Few people know the heft of history in those boxes better than Barbara Haws, who served as the bank’s first archivist before its 150th anniversary in 1984.

“It was amazingly continuous — every single depositor from the time when it opened its doors,” Haws said. “Big ledgers. It appealed to immigrants and people without a lot of money.”

The ledgers were the hard drives of the 19th century — terabyte-sized. “At this stage, I couldn’t be their archivist because I couldn’t lift them,” Haws said. “They’re about 3 to 4 feet tall, 2 feet wide. The bindings were about 4 inches thick and covered in a canvas material.”

Inside them, she said, is a roll call of Bowery depositors who arrived on the Lower East Side of Manhattan throughout the 19th century: Irish, Italians, Chinese, Eastern Europeans, among others. “Every single immigrant group was represented in that bank,” Haws said. She did not recall if the records included the race of the depositors.
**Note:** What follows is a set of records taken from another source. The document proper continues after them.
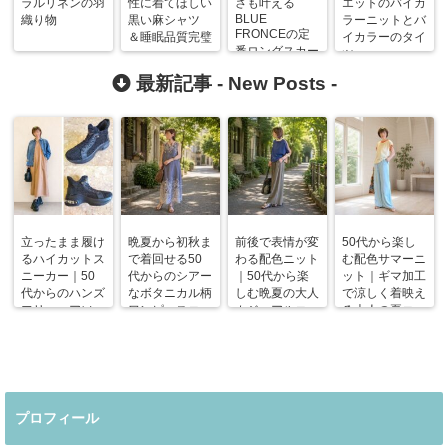
ラルリネンの羽
性に着てほしい
さも叶える
エットのバイカ
BLUE
織り物
黒い麻シャツ
ラーニットとバ
FRONCEの定
＆睡眠品質完璧
イカラーのタイ
番ロングスカー
ツ
ト
最新記事 -
New Posts
-
立ったまま履け
晩夏から初秋ま
前後で表情が変
50代から楽し
るハイカットス
で着回せる50
わる配色ニット
む配色サマーニ
ニーカー｜50
代からのシアー
｜50代から楽
ット｜ギマ加工
代からのハンズ
なボタニカル柄
しむ晩夏の大人
で涼しく着映え
フリーエアソー
ワンピースコー
カジュアルコー
る大人の夏コー
ルスニーカー
デ
デ
デ
プロフィール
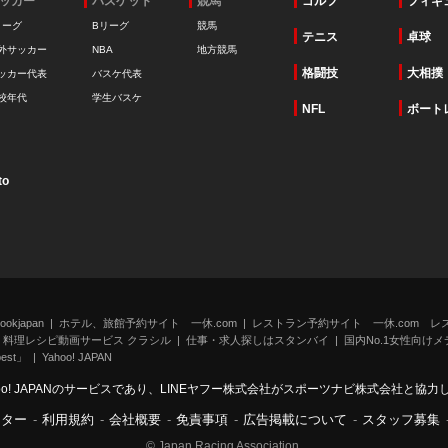
ッカー
バスケット
競馬
ゴルフ
フィギ
リーグ
Bリーグ
競馬
テニス
卓球
外サッカー
NBA
地方競馬
格闘技
大相撲
ッカー代表
バスケ代表
校年代
学生バスケ
NFL
ボート
to
kjapan
ホテル、旅館予約サイト 一休.com
レストラン予約サイト 一休.com レ
料理レシピ動画サービス クラシル
仕事・求人探しはスタンバイ
国内No.1女性向けメデ
st」
Yahoo! JAPAN
oo! JAPANのサービスであり、LINEヤフー株式会社がスポーツナビ株式会社と協
ンター
-
利用規約
-
会社概要
-
免責事項
-
広告掲載について
-
スタッフ募集
© Japan Racing Association.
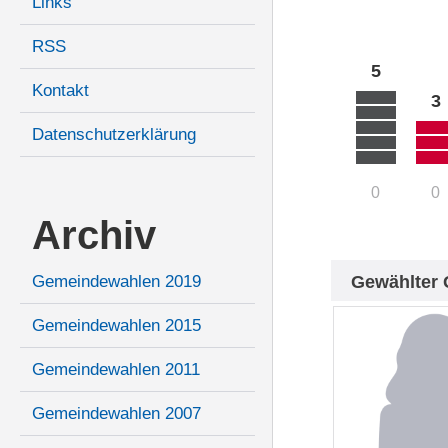
Links
RSS
5
Kontakt
3
Datenschutzerklärung
0
0
Archiv
Gewählter 
Gemeindewahlen 2019
Gemeindewahlen 2015
Gemeindewahlen 2011
Gemeindewahlen 2007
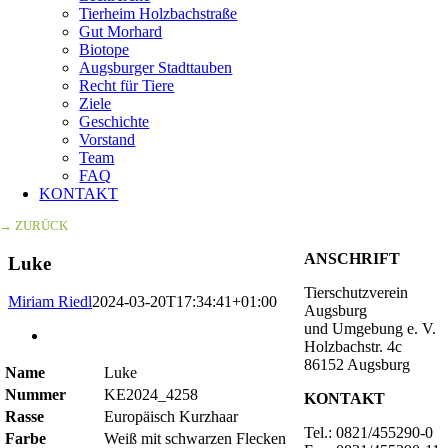
Tierheim Holzbachstraße
Gut Morhard
Biotope
Augsburger Stadttauben
Recht für Tiere
Ziele
Geschichte
Vorstand
Team
FAQ
KONTAKT
→ ZURÜCK
ANSCHRIFT
Luke
Tierschutzverein
Miriam Riedl
2024-03-20T17:34:41+01:00
Augsburg
und Umgebung e. V.
Zeige
Holzbachstr. 4c
grösseres
86152 Augsburg
Bild
Name
Luke
Nummer
KE2024_4258
KONTAKT
Rasse
Europäisch Kurzhaar
Tel.: 0821/455290-0
Farbe
Weiß mit schwarzen Flecken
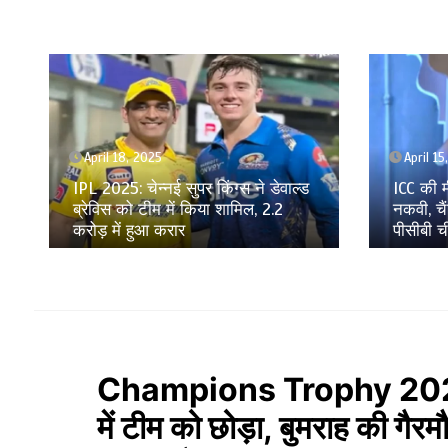
April 15, 2025
April 9,
ICC की मीटिंग में शामिल नहीं हुए मोहसिन
GT vs RR
नकवी, चैंपियंस ट्रॉफी को लेकर नाराज हैं
काबिज हु
पीसीबी चीफ?
रॉयल्स क
Champions Trophy 2025: 
में टीम को छोड़ा, बुमराह की गैरम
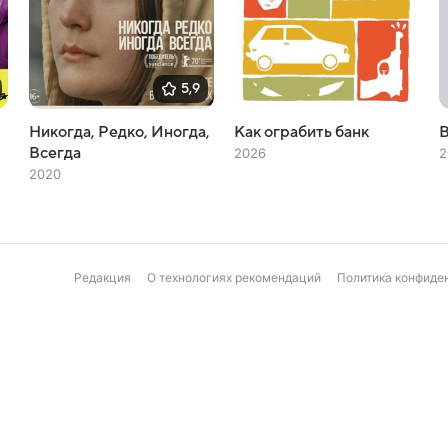
5,9
Никогда, Редко, Иногда,
Как ограбить банк
В
Всегда
2026
2
2020
Редакция
О технологиях рекомендаций
Политика конфиде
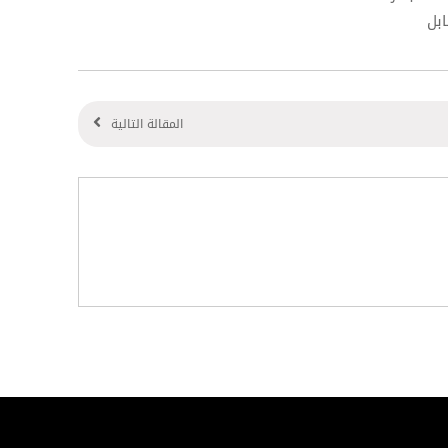
المقالة التالية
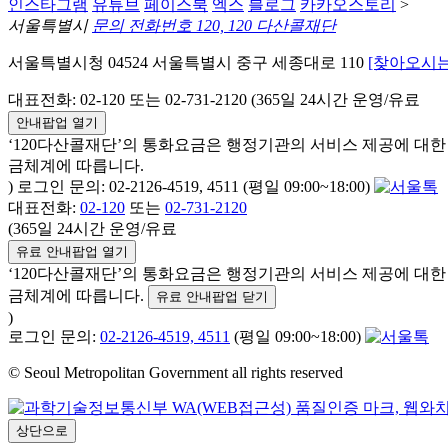
인스타그램
유튜브
페이스북
엑스
블로그
카카오스토리
>
서울특별시
문의 전화번호 120, 120 다산콜재단
서울특별시청 04524 서울특별시 중구 세종대로 110
[찾아오시는
대표전화: 02-120 또는 02-731-2120 (365일 24시간 운영/유료
안내팝업 열기
‘120다산콜재단’의 통화요금은 행정기관의 서비스 제공에 대
금체계에 따릅니다.
) 로그인 문의: 02-2126-4519, 4511 (평일 09:00~18:00)
대표전화:
02-120
또는
02-731-2120
(365일 24시간 운영/유료
유료 안내팝업 열기
‘120다산콜재단’의 통화요금은 행정기관의 서비스 제공에 대
금체계에 따릅니다.
유료 안내팝업 닫기
)
로그인 문의:
02-2126-4519, 4511
(평일 09:00~18:00)
© Seoul Metropolitan Government all rights reserved
상단으로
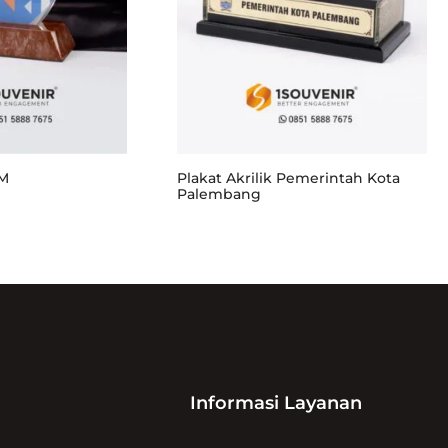
PM
Plakat Akrilik Pemerintah Kota
Palembang
Informasi Layanan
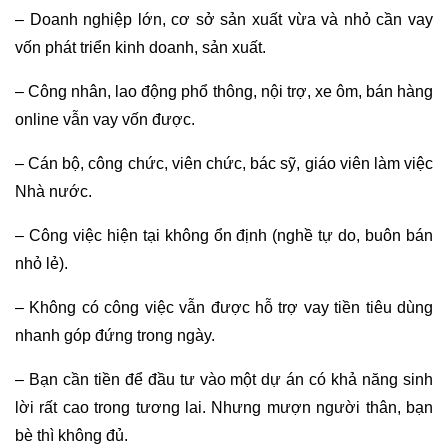
– Doanh nghiệp lớn, cơ sở sản xuất vừa và nhỏ cần vay
vốn phát triển kinh doanh, sản xuất.
– Công nhân, lao động phổ thông, nội trợ, xe ôm, bán hàng
online vẫn vay vốn được.
– Cán bộ, công chức, viên chức, bác sỹ, giáo viên làm việc
Nhà nước.
– Công việc hiện tại không ổn định (nghề tự do, buôn bán
nhỏ lẻ).
– Không có công việc vẫn được hỗ trợ vay tiền tiêu dùng
nhanh góp đứng trong ngày.
– Bạn cần tiền để đầu tư vào một dự án có khả năng sinh
lời rất cao trong tương lai. Nhưng mượn người thân, bạn
bè thì không đủ.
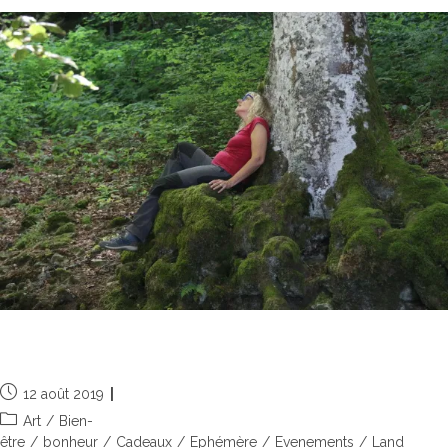
Esprit de vacances
12 août 2019
Art
/
Bien-
être
/
bonheur
/
Cadeaux
/
Ephémère
/
Evenements
/
Land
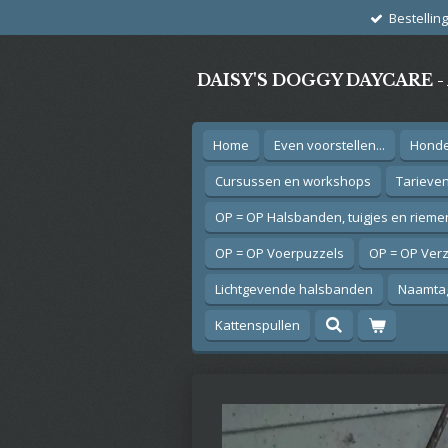
Bestellin
Ga
direct
naar
DAISY'S DOGGY DAYCARE 
de
hoofdinhoud
Home
Even voorstellen...
Hond
Cursussen en workshops
Tarieve
OP = OP Halsbanden, tuigjes en rieme
OP = OP Voerpuzzels
OP = OP Ver
Lichtgevende halsbanden
Naamtag
Kattenspullen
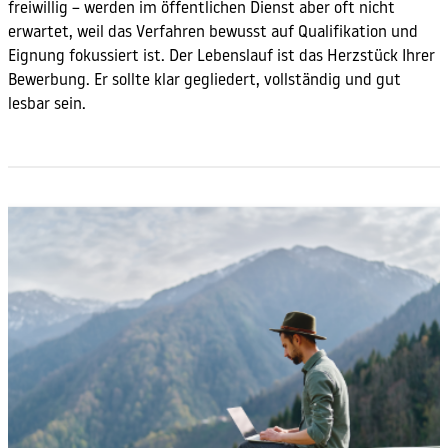
freiwillig – werden im öffentlichen Dienst aber oft nicht
erwartet, weil das Verfahren bewusst auf Qualifikation und
Eignung fokussiert ist. Der Lebenslauf ist das Herzstück Ihrer
Bewerbung. Er sollte klar gegliedert, vollständig und gut
lesbar sein.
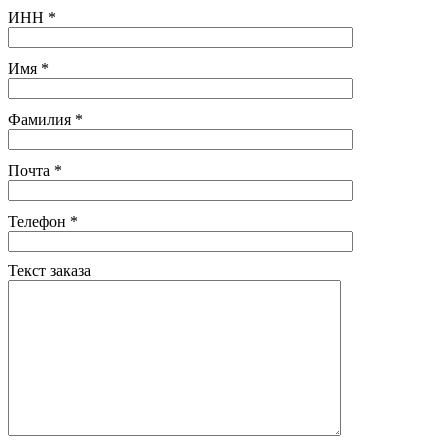
ИНН
*
Имя
*
Фамилия
*
Почта
*
Телефон
*
Текст заказа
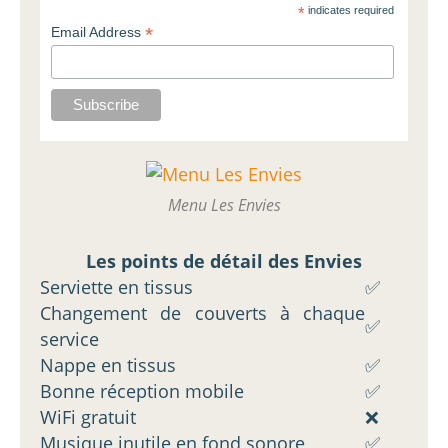
*
indicates required
*
Email Address
Menu Les Envies
Les points de détail des Envies
Serviette en tissus
✅
Changement de couverts à chaque
✅
service
Nappe en tissus
✅
Bonne réception mobile
✅
WiFi gratuit
❌
Musique inutile en fond sonore
✅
Casey said archivists in the city were willing to help the bank in its initial rough-sorting of the boxes in its basement.

After that, a number of the city’s major research institutions have agreed to move and temporarily store the material until a repository is found.

“A bunch of us will cobble the costs together of moving it to an interim place, and then we will triage it — ‘yes to this, no to that,’ ” Casey said.

Haws said the records would be a robust resource for people doing genealogical research. Perhaps, she said, a commercial ancestry company would pay for them to be digitized.

“Everyone is strapped for space,” she said. “They would dovetail with the census and any city records. It would build out another layer of information about New Yorkers.”

Casey said her students studying the archives of the Emigrant bank, for example, have found a group of farmers who held accounts there. “Of course, people in cities have to eat,” she said.

Kopitz said the bank could perform a profound public service by allowing others to keep them safe. “They could be heroes,” he said.